I met the surgeon armed with questions. I had to evaluate options around keeping my uterus and cervix, and I had to choose quickly. Either way, the surgery was deemed easy and routine. But, none of it felt remotely easy to me — it was the scariest event of my life.

With the pros and cons appearing about even, I chose to have a hysterectomy and bilateral oophorectomy (removal of the uterus and both ovaries). That meant I'd be thrown into instant, early menopause.

Instant surgical menopause creates risk of long-term consequences throughout the body, whether outward symptoms are felt or not. Bone fractures, cardiovascular events and dementia all become more likely with the complete and sudden removal of hormones. It's quite different from natural menopause, which is gradual and leaves some residual hormones in the body.

Prescription hormones can fill the gap, and they seemed essential to me. I asked if I could start hormone replacement therapy (HRT) right away. The surgeon mentioned some concerns about HRT and possible related health risks.

Nevertheless, I pushed to leave the hospital with HRT in hand to protect my future health. But when it was time to take the first pill, I froze. If the doctor didn't bring it up, maybe I didn't need it. I had worked in the wellness industry for years and had heard messages telling me I should handle menopause naturally. So I doubted and waited while my surgical wounds healed and the onslaught of symptoms began.

From head to toe, the effects were startling. My thoughts were fuzzy, my mood was flat. I couldn't sleep and my vision changed. My joints ached and the hot flashes and night sweats scrambled my brain and drenched my clothes.

Once I healed enough to try having sex again, I found I had no libido and completely dry vaginal tissue. I was told it would take six weeks post-op for sex to be "normal" again, but it took six months to even approximate normal — and sex will never be the same.

Fortunately, I got a clear pathology report, which eliminated the fear of ovarian cancer. But I grieved for the loss of my fertility, femininity and sense of control over my mind and body. I was overwhelmed by the fear of the invisible aging processes happening inside me, and my confidence plummeted.

After suffering for a few months, I made a list of my symptoms and sought out a menopause specialist, hoping to get personalized guidance. She offered me nothing more than a recommendation to start HRT. I was furious that she, the expert, could not help me find answers.

Still, that day I went home and popped the first HRT pill.

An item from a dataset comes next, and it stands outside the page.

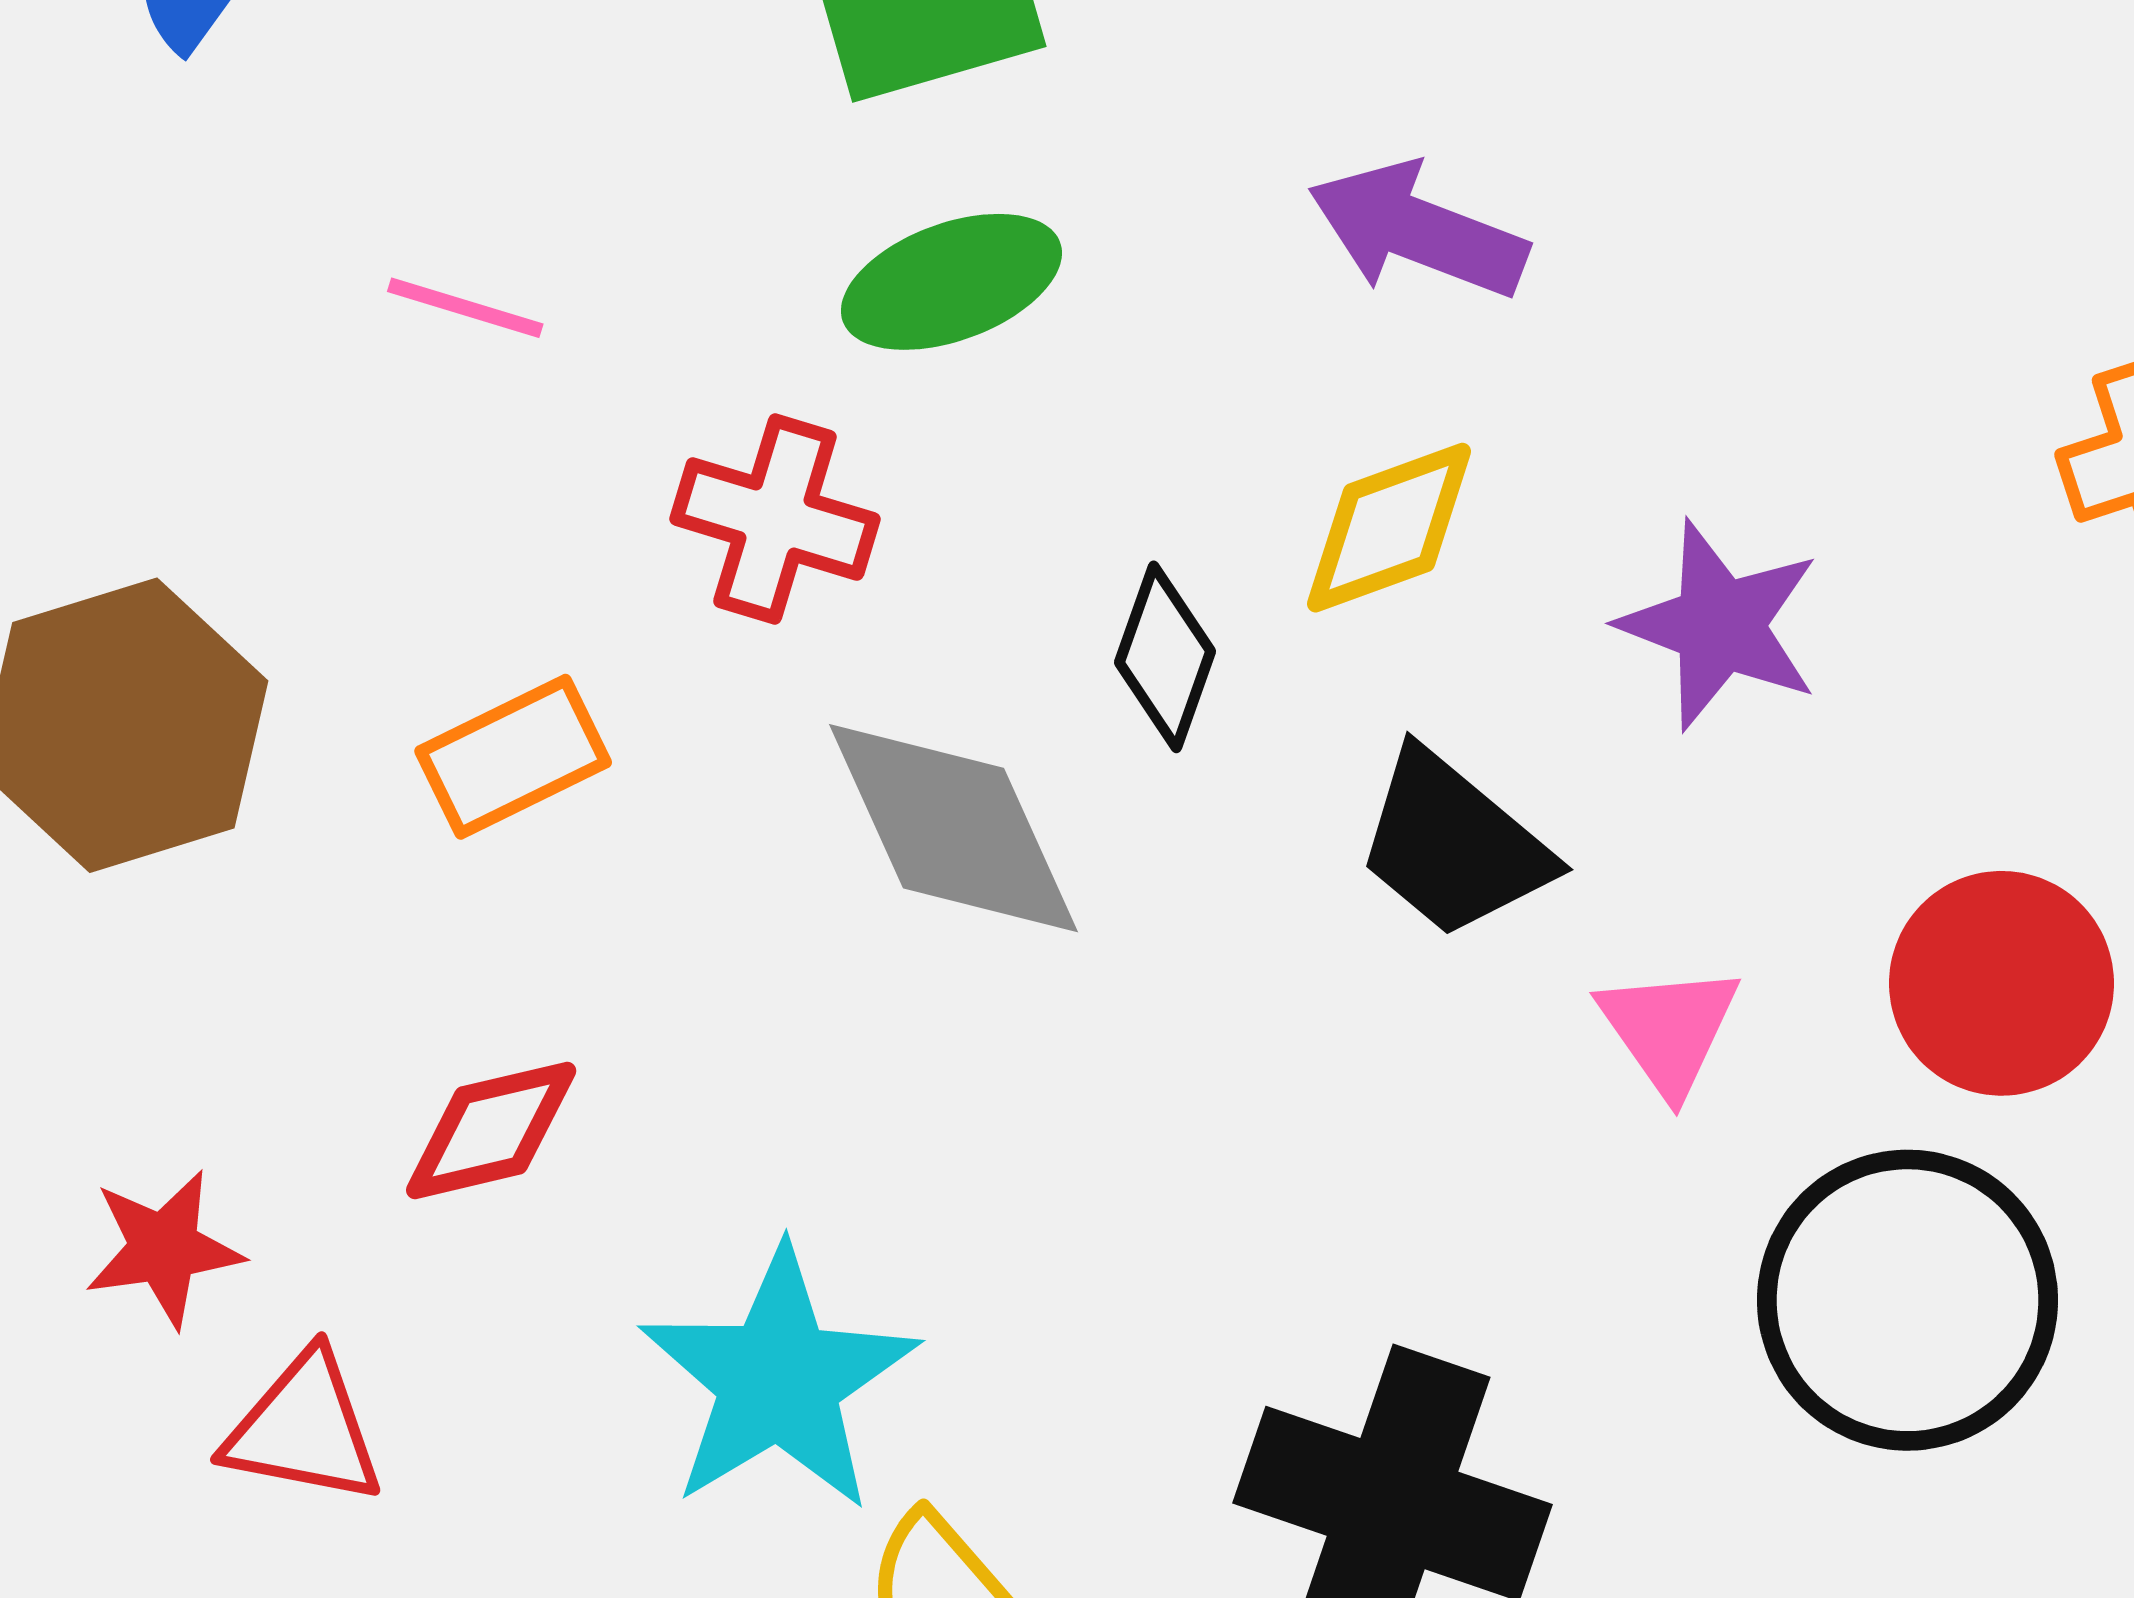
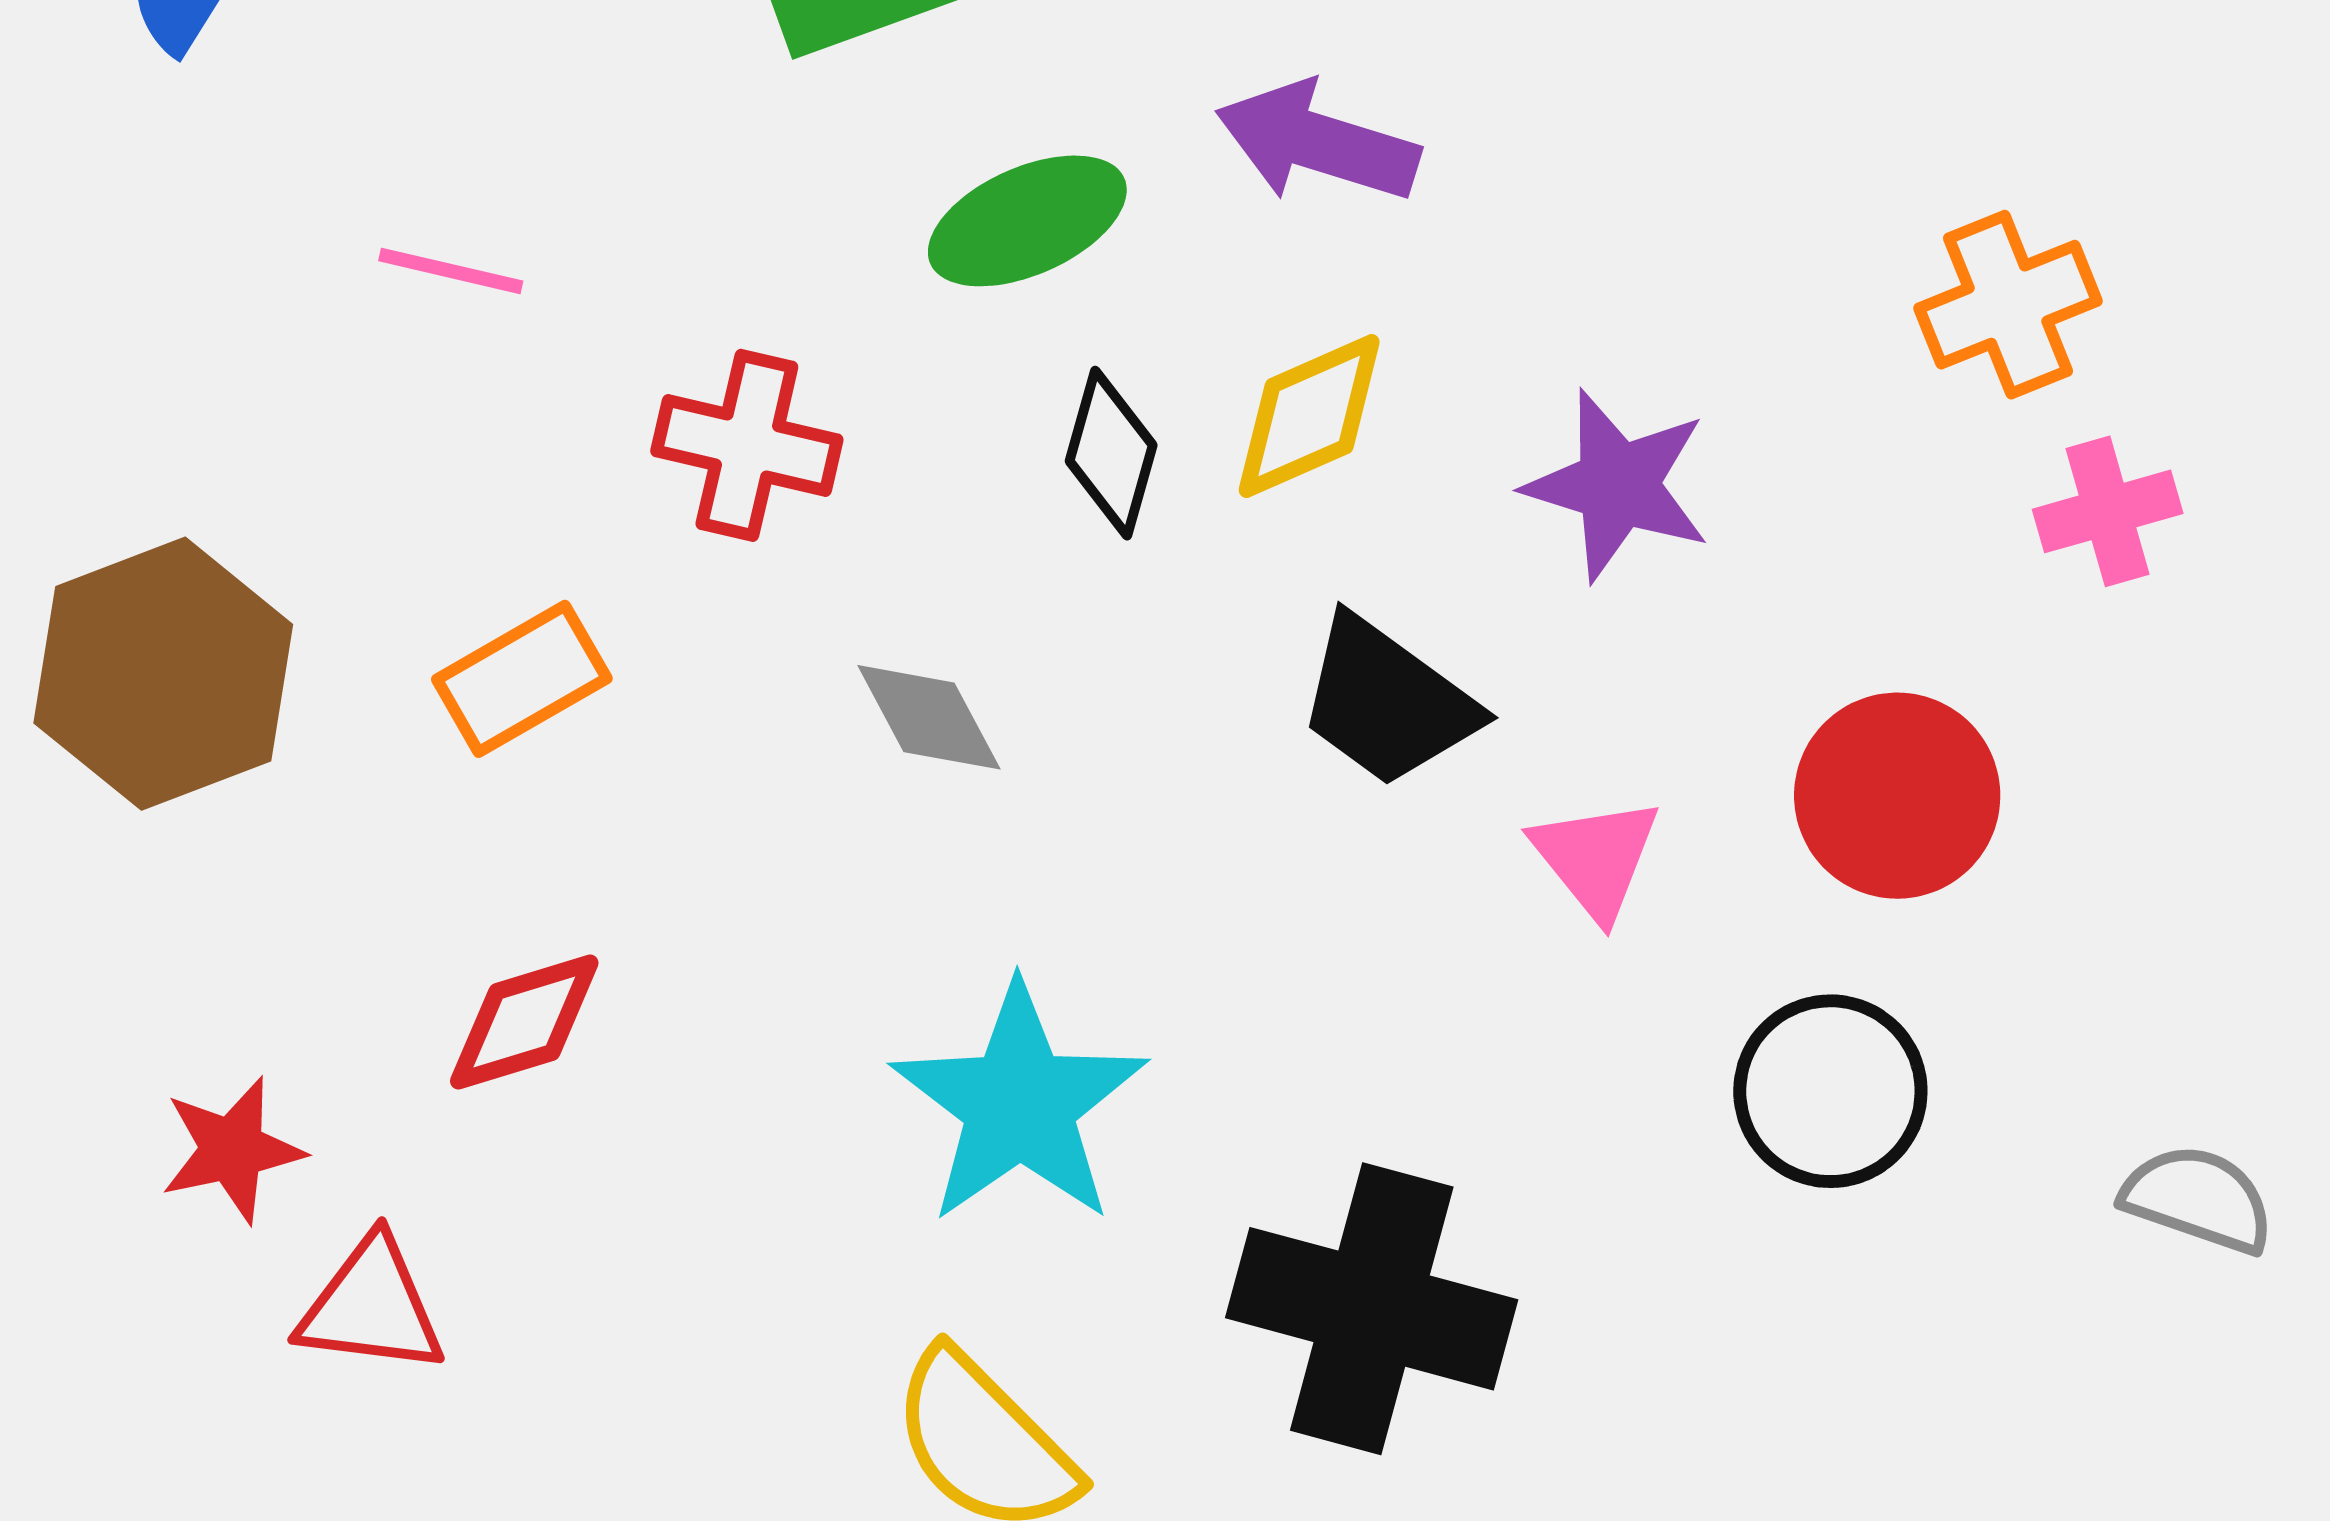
green ellipse: (951, 282) -> (1027, 221), moved
black diamond: (1165, 657) -> (1111, 453), moved
gray diamond: (954, 828) -> (929, 717), size x0.6
black circle: (1907, 1300) -> (1830, 1091), size x0.7
cyan star: (779, 1380) -> (1019, 1104), moved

It helped lessen many of my symptoms within a week. I wish I hadn't second guessed myself about starting hormones right away.

Just like menstruation, we don't talk enough about menopause. I think what happens is that the feedback loop of silence means symptoms aren't reported to doctors, who then have no idea what women are actually going through. Natural menopause and surgical menopause are sometimes conflated, and I believe doctors may shy away from HRT due to an overemphasis on hypothetical dangers rather than lifetime benefits.

Women like me often enter surgical menopause with an urgent surgery and no time to prepare. This leaves us scrambling for information once we're already in its throes. I believe surgical menopause should come with automatic counseling, especially to address the identity shake-up that comes with loss of reproductive organs.

Thankfully, I've found online groups of women telling their stories of surgical menopause where I can share my concerns and experience. Even though I've had to find them on my own, the resources are abundant. In sharing my story, I hope to be a resource, too.

With my partner, we're slowly addressing the sexual side effects with dialogue, patience and lots of lube. We're getting used to my new body and affectionately poke at the fading scars on my numb belly, hoping the sensation will return. We've lost some spontaneity, but our intimacy continues to grow.

After a challenging year, I've begun to tiptoe toward accepting my body and its new shape instead of dwelling on what's changed. My experience has both forced and allowed me to speak more freely than ever about my sexuality, my body image, my relationships and my sense of self.

I've found more personal honesty than ever before, and I know I'm capable of enduring so much.